Pliant Technology, Enterprise Flash Drives For Your SQL Server: Part 1

Pliant Technology, New Kid On The Block

If you have been reading my storage series, and in particular my section on solid state storage, you know I have a pretty rigid standard for enterprise storage. Several months ago I contacted Pliant Technology about their Enterprise Flash Drives. It didn’t surprise me when they made the recent announcement about being acquired by SanDisk. Between Pliants’ enterprise ready technology and SandDisks’ track record at the consumer level I think they will be a new force to be reckoned with for sure. Pliant drives are already being sold by Dell and now will have a much larger channel partnerships with the new acquisition. They are one of the very few offering a 2.5″ or even more rare 3.5″ form factor using a  dual port SAS interface. I have been hammering on this drive for months now. It has taken everything I can throw at it and asked for more.

Enterprise Flash Drives

Pliant send me a Lightning LS 3.5″ 300S in a nondescript box. What surprised me is how heavy the drive is. I was expecting a featherweight drive like all the rest of the 2.5″ SSD’s I’ve worked with. This drive is very well made indeed. Another thing was the fins on top of the drive, something I’m use to seeing on 15,000 RPM drives but not on something with no moving parts. It never got hot to the touch so I’m not sure if they are really needed. The bottom of the drive has all the details on a sticker.

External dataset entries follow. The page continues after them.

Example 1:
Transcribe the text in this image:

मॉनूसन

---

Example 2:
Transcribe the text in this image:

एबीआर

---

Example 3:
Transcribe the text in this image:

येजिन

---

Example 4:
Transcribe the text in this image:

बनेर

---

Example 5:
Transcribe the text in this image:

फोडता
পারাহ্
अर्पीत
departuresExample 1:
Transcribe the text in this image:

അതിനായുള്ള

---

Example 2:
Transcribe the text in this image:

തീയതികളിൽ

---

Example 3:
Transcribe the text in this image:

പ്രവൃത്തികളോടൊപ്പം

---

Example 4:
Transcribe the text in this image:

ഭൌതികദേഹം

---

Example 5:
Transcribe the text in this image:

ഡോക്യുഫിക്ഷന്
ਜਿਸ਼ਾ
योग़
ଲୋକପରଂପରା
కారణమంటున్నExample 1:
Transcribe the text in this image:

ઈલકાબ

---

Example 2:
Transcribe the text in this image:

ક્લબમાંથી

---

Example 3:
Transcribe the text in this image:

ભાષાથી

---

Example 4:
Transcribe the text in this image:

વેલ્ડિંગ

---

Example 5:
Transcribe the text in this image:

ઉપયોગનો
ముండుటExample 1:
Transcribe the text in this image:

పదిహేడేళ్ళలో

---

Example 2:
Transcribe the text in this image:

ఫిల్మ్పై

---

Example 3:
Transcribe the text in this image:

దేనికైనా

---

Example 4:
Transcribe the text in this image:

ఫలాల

If you look closely at the SAS connector you will see many more wires than visible pins. This is because it is a true dual port drive. If you could see the other side of the SAS connector you would see another set of little pins in the center divider for the second port.

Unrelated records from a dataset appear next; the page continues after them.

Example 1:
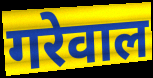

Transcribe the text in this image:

गरेवाल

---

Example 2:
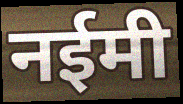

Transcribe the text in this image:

नईमी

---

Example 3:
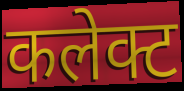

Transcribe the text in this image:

कलेक्ट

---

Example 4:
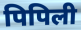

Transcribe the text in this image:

पिपिली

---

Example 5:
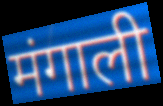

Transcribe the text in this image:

मंगाली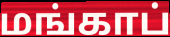
மங்காப்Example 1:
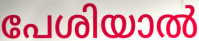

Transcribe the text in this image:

പേശിയാൽ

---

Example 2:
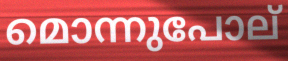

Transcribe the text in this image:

മൊന്നുപോല്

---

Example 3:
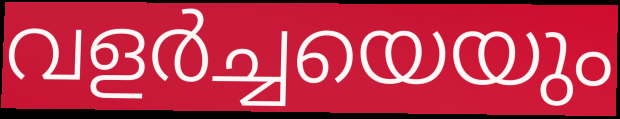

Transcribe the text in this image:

വളർച്ചയെയും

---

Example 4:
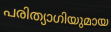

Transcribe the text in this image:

പരിത്യാഗിയുമായ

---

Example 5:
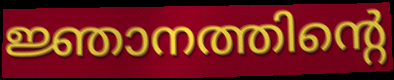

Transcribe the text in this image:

ജ്ഞാനത്തിന്റെ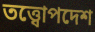
তত্ত্বোপদেশ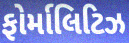
ફોર્માલિટિઝ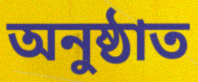
অনুষ্ঠাত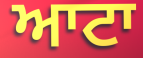
ਆਟਾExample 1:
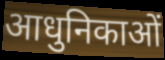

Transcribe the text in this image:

आधुनिकाओं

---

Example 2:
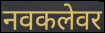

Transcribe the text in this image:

नवकलेवर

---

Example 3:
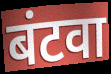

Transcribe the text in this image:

बंटवा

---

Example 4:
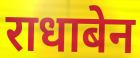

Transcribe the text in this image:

राधाबेन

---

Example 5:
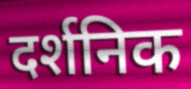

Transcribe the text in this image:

दर्शनिकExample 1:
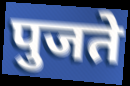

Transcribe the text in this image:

पुजते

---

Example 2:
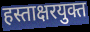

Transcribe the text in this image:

हस्ताक्षरयुक्त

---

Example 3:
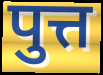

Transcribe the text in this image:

पुत्त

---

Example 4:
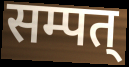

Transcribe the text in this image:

सम्पत्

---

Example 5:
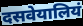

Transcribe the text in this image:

दसवेयालियं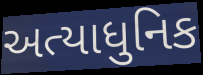
અત્યાધુનિકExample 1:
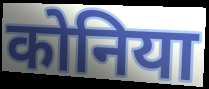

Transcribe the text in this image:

कोनिया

Normally, this port is used as a redundant path to the drive so you can lose a host bus adapter and still function just fine. Technically, you could use Multi-Path IO to use both channels in a load balancing configuration. Something I’ve never done on a traditional hard drive since you get zero benefit from the extra bandwidth at all. Solid state drives are a different beast though. A single drive can easily use the 300 megabytes available to a SAS 1.0 port. If you look at the specification sheet for this drive you will see they list read speeds of 525 MB/Sec and write speeds of 320 MB/Sec both above the 300 MB/sec available to a single SAS port. MPIO load balancing makes the magic happen. Since this drive was finalized before the 600 MB/Sec SAS 2.0 standard was in wide production it only makes since to use both ports for reads and writes. Since it doesn’t seem to be hitting more than 525 MB/Sec for reads I don’t know how much the drive would benefit from an upgrade to SAS 2.0.

Meet The HBA Eater

The big problem isn’t the MB/Sec throughput it is the number of IO’s this beast is capable of. Again, according to the spec sheet a single drive can generate 160,000 IO/Sec. That isn’t a typo. Even latest and best consumer grade SSD’s aren’t getting anywhere near that number, most top out in the 35,000 range with a few getting as high as 60,000. Lucky for us LSI has released a new series of host bus adapters capable of coping. The SAS 9211-4i boasts four lanes of SAS 2.0 and a throughput of more than 290,000 IO/Sec. More than enough to test a single LS 300S.

That answers the IO question but we still have to deal with the dual port issue if we wish to get every ounce out of the LS 300s. I tried several different approaches to get the second port to show up in windows as a usable active port. The drive chassis I had said they supported the feature but all of them had issues. I actually bought an additional drive cage that also reported to support dual port drives in an active/active configuration. Alas, it had issues as well. I was beginning to think there may be something wrong with the drive Pliant sent me! I finally just bought a mini-sas cable that supported dual port drives.

As you can see this cable is different. The two yellow wires are each a single SAS channel the other wires are for power. That means on my four port card I can hook up two dual port drives. Finally, windows saw two drives and I was able to configure MPIO in an active/active configuration!